Sunday, June 21, 2009
A NATION ON FIRE
America in the Wake of the King Assassination
By Clay Risen
Wiley, John & Sons. 292 pp. $25.95
On April 5, 1968, the day after Martin Luther King Jr.'s assassination, President Lyndon Johnson watched as smoke shrouded the nation's capital. Mobs, looters and arsonists were blanketing downtown Washington. They had Molotov cocktails; the police had gas canisters. Johnson had to make a decision fast: Should he order troops to quell the riots?
In "A Nation on Fire," journalist Clay Risen recounts the tense conditions in several cities in the days after King's death.
In Washington, Johnson decided to send troops in but only after a near debacle. First, the president deployed Warren Christopher, his deputy attorney general, and two other top officials, into the riot zone in an unmarked police car to give a recommendation. But they couldn't reach Johnson via police radio. So in the heart of the craziness, Christopher waited for a pay phone for what "must have felt like an hour," Risen reports. "Where have you been!" Johnson yelled when they finally connected; shortly thereafter, Risen writes, "Johnson cut him off. Fine, he said. We'll send in troops."

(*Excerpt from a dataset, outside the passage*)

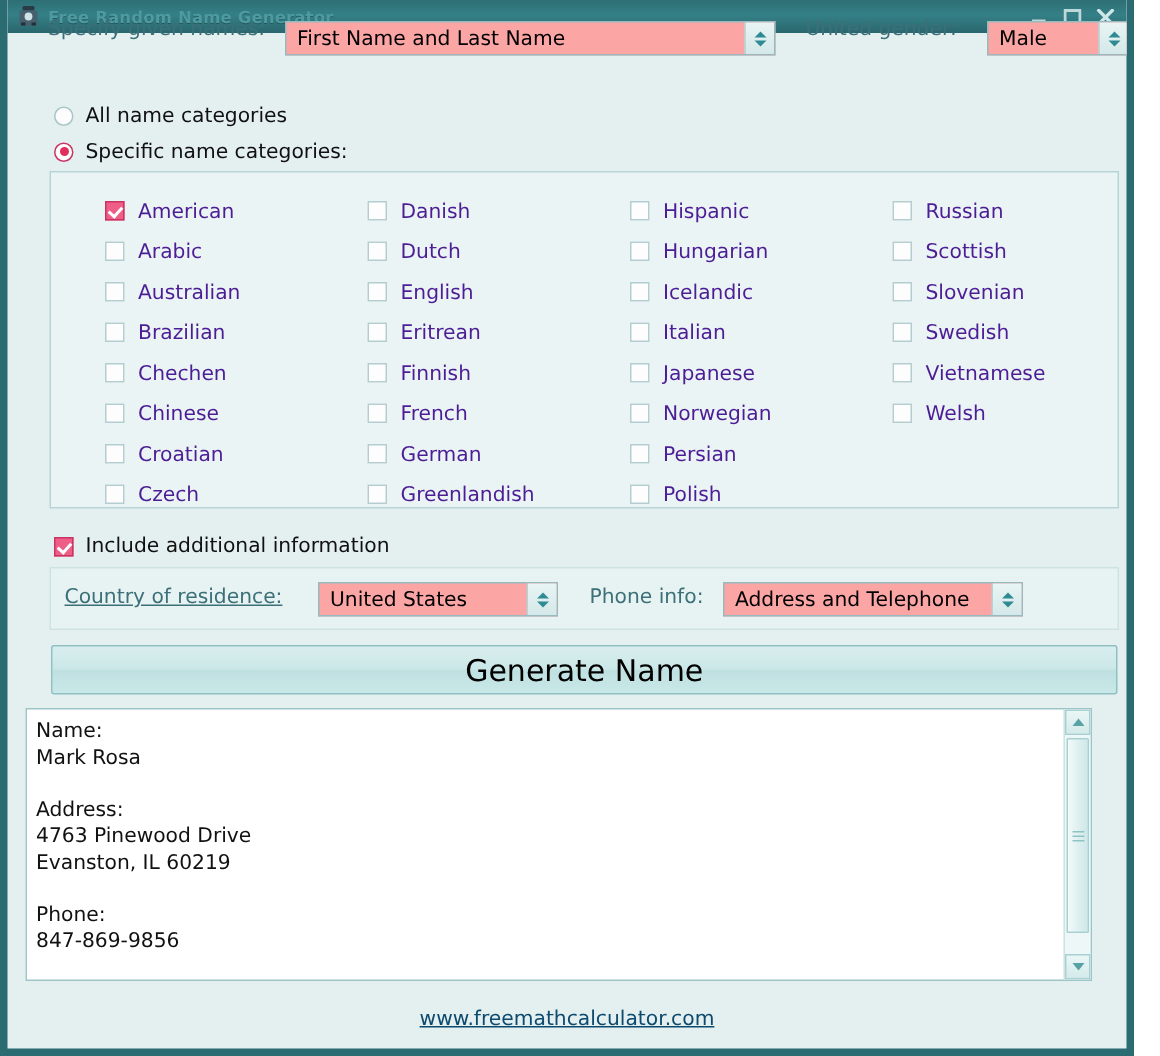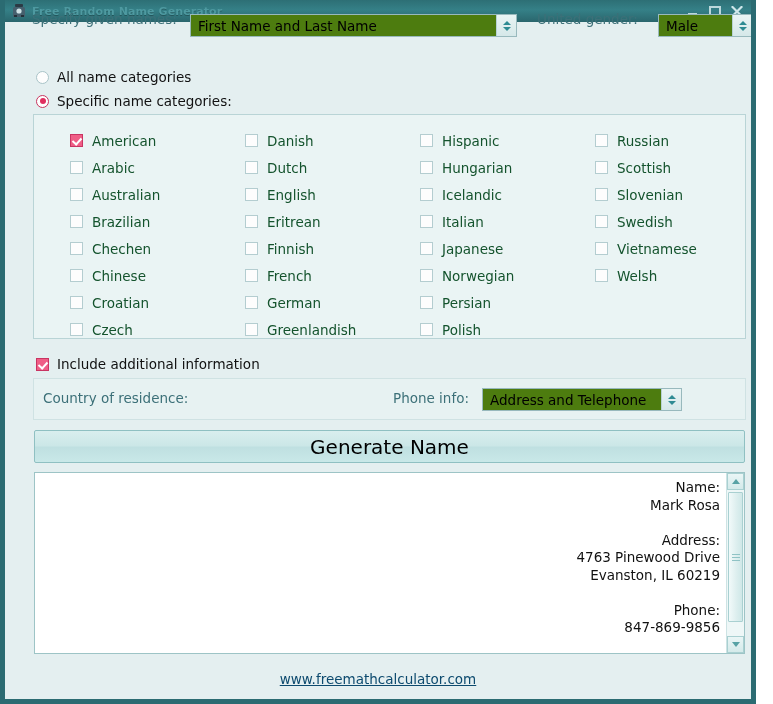"First Name and Last Name" .combo { background: #4d7c0f -> #fca5a5 }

Anecdotes like this one keep Risen's account of the 10 days before and after the King assassination moving fast. Still, despite Risen's use of newly declassified documents, much of the interesting material comes from coverage by The Washington Post that was compiled in the book "Ten Blocks from the White House." Nonetheless, Risen's city-by-city reconstruction of the riots, tucked into his larger analysis about the Civil Rights era, offers a useful evocation of those times.